= EXCERPTED TEXT =
——————
Another method of determining when the second part of the cycle
should be terminated involves measuring the temperature of the
fluids being produced from the production well, and ending the
second part of the cycle when the produced fluid temperature
approaches the saturation temperature of steam at the pressure in
the formation adjacent the production well. This can be detected at
the end of the second part of the cycle by the production of a
small amount of vapor phase steam or live steam from the production
well.
When the next part of the cycle is initated, both injection and
production procedures are changed dramatically. The restriction to
fluid flow from the production well is removed and the maximum safe
fluid flow rate is desirable from the production wells. That is to
say, the fluid flow from the production well should be choked only
if and to the degree required to protect the production equipment
and for safe operating practices. At the same time, the injection
rate of thermal oil recovery fluid is reduced to a very low level,
principally to prevent back flow of fluids from the formation into
the injection well. Ordinarily the injection rate is reduced to a
value less than 50% and preferably less than 20% of the original
fluid injection rate. This insures that there will be a positive
pressure gradient from the injection well to the production well at
all times, and also permits the maximum effective use of the highly
beneficial drawdown portion of the cycle.
——————
= RECORDS PROVIDED =
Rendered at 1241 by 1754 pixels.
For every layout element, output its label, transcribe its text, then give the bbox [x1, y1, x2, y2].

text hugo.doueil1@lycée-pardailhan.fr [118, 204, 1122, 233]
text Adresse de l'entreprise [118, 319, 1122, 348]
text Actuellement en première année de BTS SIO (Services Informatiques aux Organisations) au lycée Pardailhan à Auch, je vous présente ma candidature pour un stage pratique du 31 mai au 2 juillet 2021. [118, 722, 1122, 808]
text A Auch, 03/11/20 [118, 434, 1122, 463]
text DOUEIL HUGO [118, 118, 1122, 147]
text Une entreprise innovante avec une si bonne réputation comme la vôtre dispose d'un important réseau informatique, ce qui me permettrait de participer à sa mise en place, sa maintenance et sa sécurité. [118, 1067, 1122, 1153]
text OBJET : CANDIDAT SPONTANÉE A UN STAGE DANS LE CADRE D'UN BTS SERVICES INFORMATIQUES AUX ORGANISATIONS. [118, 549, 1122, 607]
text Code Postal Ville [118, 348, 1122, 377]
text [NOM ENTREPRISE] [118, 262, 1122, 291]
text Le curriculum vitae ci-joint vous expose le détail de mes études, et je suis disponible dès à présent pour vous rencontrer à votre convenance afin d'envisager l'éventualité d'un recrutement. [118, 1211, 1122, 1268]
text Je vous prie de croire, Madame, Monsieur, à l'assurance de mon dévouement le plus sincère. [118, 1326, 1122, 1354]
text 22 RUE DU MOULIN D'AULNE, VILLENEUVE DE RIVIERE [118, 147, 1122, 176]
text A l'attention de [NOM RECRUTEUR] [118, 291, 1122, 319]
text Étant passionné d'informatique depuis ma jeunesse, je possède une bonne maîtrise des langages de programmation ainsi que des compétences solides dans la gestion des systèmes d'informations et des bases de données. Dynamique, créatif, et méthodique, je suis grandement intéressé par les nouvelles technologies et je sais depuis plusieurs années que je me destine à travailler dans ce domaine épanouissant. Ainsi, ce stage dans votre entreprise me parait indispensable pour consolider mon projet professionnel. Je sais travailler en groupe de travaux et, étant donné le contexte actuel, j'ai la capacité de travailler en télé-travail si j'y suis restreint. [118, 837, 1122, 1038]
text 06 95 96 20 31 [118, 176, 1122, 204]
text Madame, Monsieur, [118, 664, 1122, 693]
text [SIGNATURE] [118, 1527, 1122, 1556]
——————
= AIM =
Write the next part of the passage on the injection and production cycle for thermal oil recovery, starting after its last sentence.

= ANSWER BELOW =
The drawdown portion of the cycle is continued so long as fluid
continues to flow or can be pumped or lifted from the production
well at a reasonable rate. Once the fluid flow rate has dropped to
a value less than 50 percent and preferably less than 20 percent of
the initial fluid flow rate of the production wells, the drawdown
cycle may be terminated and repressurization should begin. It is at
this point that the process of our invention departs significantly
from the prior art teachings. Prior art references teach the
desirability of pressurization as is described above, but teach
subsequent repressurization cycles to be accomplished by
immediately commencing steam injection after termination of the
pressure drawdown cycle. We have found that a large amount of steam
must be injected into the formation before oil production is
initiated, and this requires both the expenditure of considerable
amounts of fuel to generate the steam and necessitates a
substantial waiting period before oil production begins. The time
required to repressure the formation is mainly determined by the
injectivity of the portion of the formation immediately adjacent to
the injection well.
We have found, and this constitutes our invention, that the first
and subsequent repressurization cycles should be accomplished by
injecting substantially pure noncondensable gas into the formation.
The gas may be heated or it may be comingled with steam, but it is
sufficient if the next step after the first drawdown is simply
injecting a noncondensable gas into the formation at the highest
injection rate possible without exceeding the safety guidelines of
the formation and injection equipment. The pressure in the
formation immediately adjacent to the injection well should be
monitored, and the endpoint for conclusion of this step is the
pressure rather than the total volume of gas injected. Gas
injection should be terminated and steam injection initiated when
the pressure in the formation adjacent the injection well has risen
to a value from 50 to 90 percent and preferably from 60 to 80
percent of the final target formation pressure value.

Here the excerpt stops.